The coordinate frame in which the point cloud locations are reported is determined by the DetectionCoordinates property of the sensor.

Current sensor configurations, returned as a K-element array of structures. K is the number of monostaticLidarSensor objects in the tracking scenario, scene. Each structure has these fields:

FieldDescription
SensorIndex

Unique sensor index, returned as a positive integer.

IsValidTime

Valid detection time, returned as true or false. IsValidTime is false when detection updates are requested between update intervals specified by the update rate.

IsScanDone

IsScanDone is true when the sensor has completed a scan.

FieldOfView

Field of view of the sensor, returned as a 2-by-2 matrix of positive real values. The first row elements are the lower and upper azimuth limits; the second row elements are the lower and upper elevation limits.

MeasurementParameters

Sensor measurement parameters, returned as an array of structures containing the coordinate frame transforms needed to transform positions and velocities in the top-level frame to the current sensor frame.

Data Types: struct

Cluster labels of points in the pointClouds output, returned as a K-element cell array. K is the number of monostaticLidarSensor in the tracking scenario, scene. Each cell element is an array representing cluster labels of points in the point cloud generated by the corresponding sensor. The dimension of the array is determined by the HasOrganizedOuput of the sensor.

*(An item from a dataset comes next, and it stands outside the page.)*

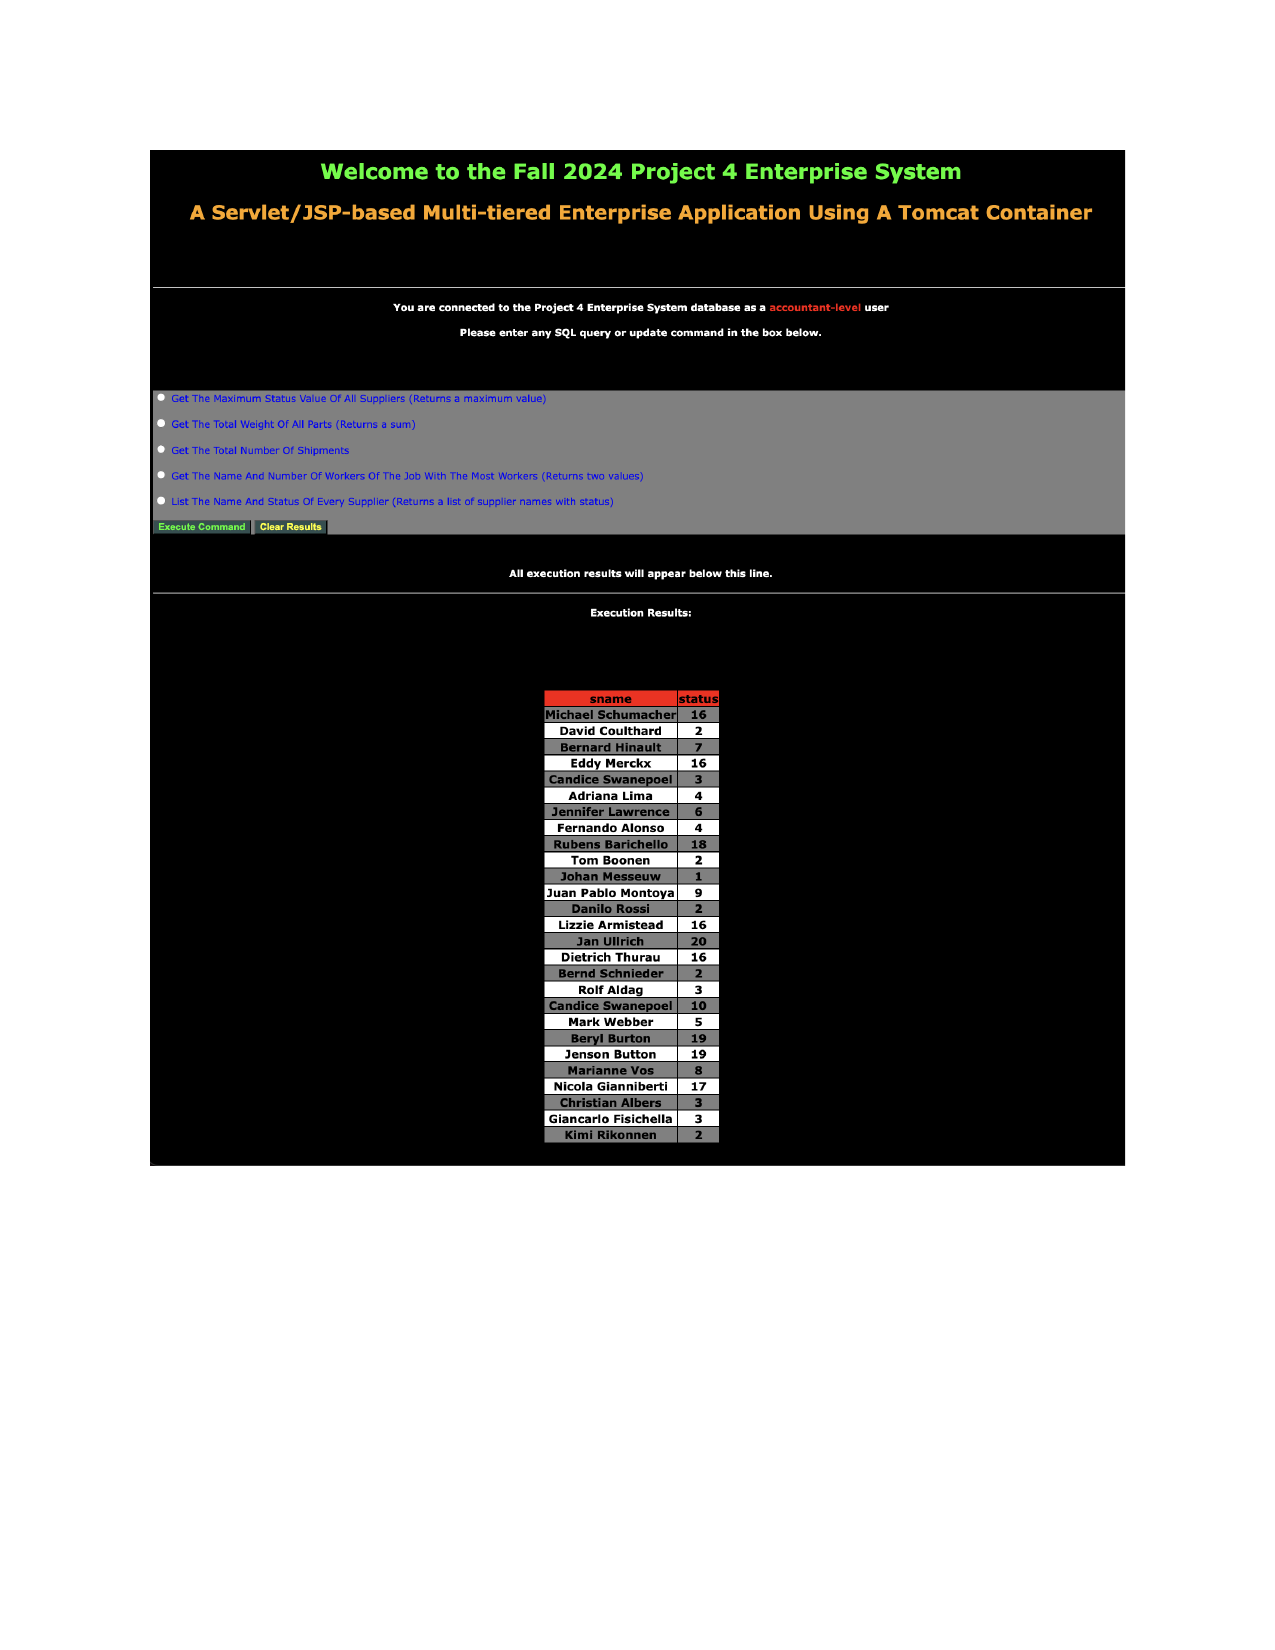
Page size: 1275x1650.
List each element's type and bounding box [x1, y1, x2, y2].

picture [150, 150, 1125, 1166]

  • When this property is set as true, the cell element is returned as an N-by-M-by-2 array of scalars, where N is the number of elevation channels, and M is the number of azimuth channels. On the third dimension, the first element represents the PlatformID of the target generating the point, and the second element represents the ClassID of the target.

  • When this property is set as false, the cell element is returned as a P-by-2 matrix of scalars, where P is the product of the numbers of elevation and azimuth channels. For each column of the matrix, the first element represents the PlatformID of the target generating the point whereas the second element represents the ClassID of the target.

Introduced in R2020b